After additional key events:
Theory 1: Recent deployment to payment-service (deploy-1234)
Confidence: 85
Status: CONFIRMED
Related: deployment deploy-1234, PR-456, alert payment-timeouts-high
Evidence: Error rates spiked 2 minutes after deploy-1234, correlates with timeout changes in PR-456
Configuration
Enabling RCA Analysis
The RCA Change Agent requires:
- AI Scribe Agent active on the incident to generate key events
- Valid services and environments configured in your incident type
- Alert integrations connected to provide telemetry data
No additional runbook configuration is required — the agent runs automatically when these prerequisites are met.
Optional: Change Event Analysis
When the IR_RCA_QUERY_CHANGES feature flag is enabled for your organization, the RCA Change Agent also searches change events (feature flags, infrastructure changes, configuration updates) as part of its analysis.

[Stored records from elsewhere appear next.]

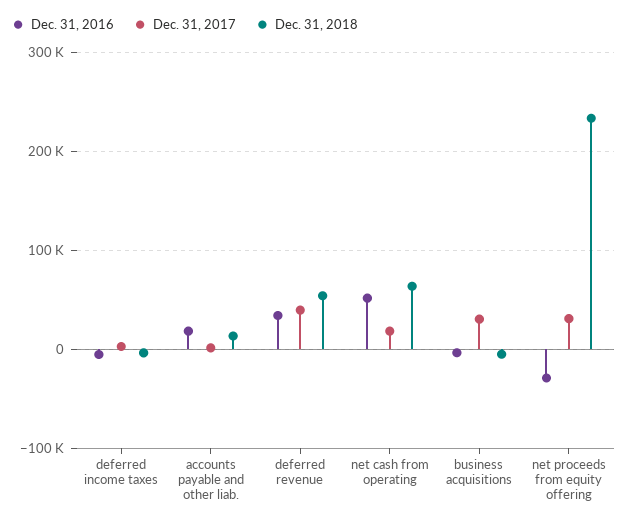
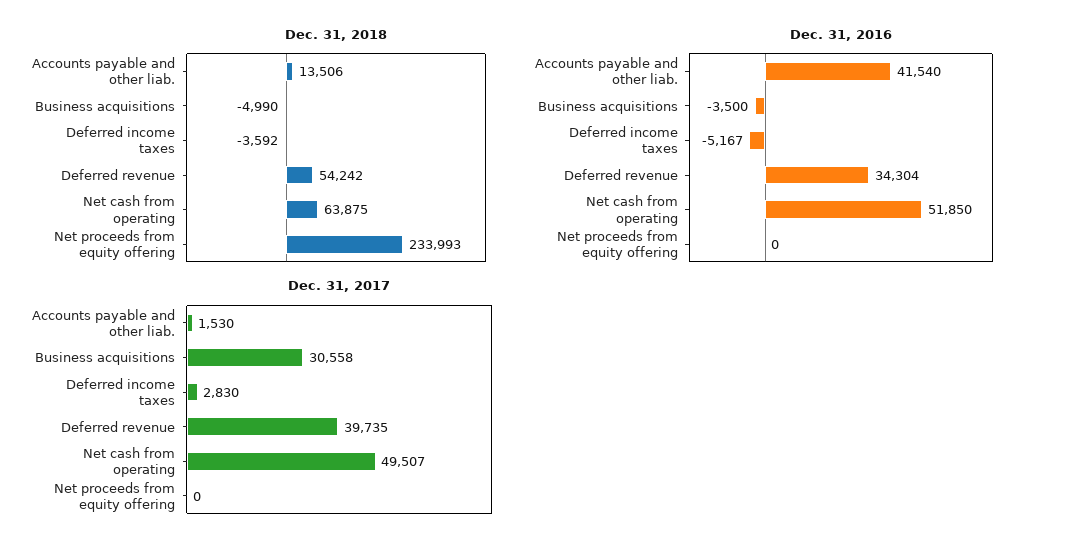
  {
    "Dec. 31, 2016": {
      "deferred income taxes": -5167,
-     "accounts payable and other liab.": 20000,
+     "accounts payable and other liab.": 41540,
      "deferred revenue": 34304,
      "net cash from operating": 51850,
      "business acquisitions": -3500,
-     "net proceeds from equity offering": -30000
+     "net proceeds from equity offering": 0
    },
    "Dec. 31, 2017": {
      "deferred income taxes": 2830,
      "accounts payable and other liab.": 1530,
      "deferred revenue": 39735,
-     "net cash from operating": 20000,
+     "net cash from operating": 49507,
      "business acquisitions": 30558,
-     "net proceeds from equity offering": 30000
+     "net proceeds from equity offering": 0
    },
    "Dec. 31, 2018": {
      "deferred income taxes": -3592,
      "accounts payable and other liab.": 13506,
      "deferred revenue": 54242,
      "net cash from operating": 63875,
      "business acquisitions": -4990,
      "net proceeds from equity offering": 233993
    }
  }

Optional: Code Investigation
Investigator runbooks can be configured to enable deeper code-level analysis. When configured:
- The RCA Change Agent can invoke runbooks as tools during investigation
- Runbooks can examine specific services, query logs, or analyze metrics
- Results from runbook executions are incorporated into theory generation
Contact your Harness representative for information on configuring investigator runbooks.
Data Sources
The RCA Change Agent automatically analyzes:
| Data Source | Purpose |
|---|---|
| Incident timeline | Key events and decisions from AI Scribe Agent |
| Deployment history | Recent deployments to affected services |
| Pull request data | Code changes between stable and broken deployments |
| Change events | Feature flags, infrastructure changes, configuration updates |
| Alert data | Signals from connected observability platforms |
| System telemetry | Metrics and traces from affected services |
Best Practices
For Accurate Root Cause Analysis
- Enable AI Scribe Agent early: Add it at incident creation to capture the complete timeline
- Communicate clearly: State symptoms and hypotheses explicitly in incident channels
- Use consistent naming: Reference services and environments by their configured names
- Tag relevant changes: Mark deployments, PRs, and change events with service names
- Review theories regularly: Engineers should validate theories and provide feedback
For Investigation Efficiency
- Check theories first: Before deep investigation, review RCA theories to focus efforts
- Follow evidence links: Click through to related deployments and PRs for context
- Update based on findings: As you confirm or rule out causes, theories will adjust
- Document decisions: Add key events when you confirm or rule out a root cause
Getting Started
Quick Setup
Related Resources
Summary
The RCA Change Agent enhances incident response by automatically investigating potential root causes whenever the AI Scribe Agent adds key events to an active incident. By analyzing deployments, code changes, and telemetry data, it generates theories with confidence scores that help engineers focus their investigation efforts on the most likely causes, accelerating time to resolution.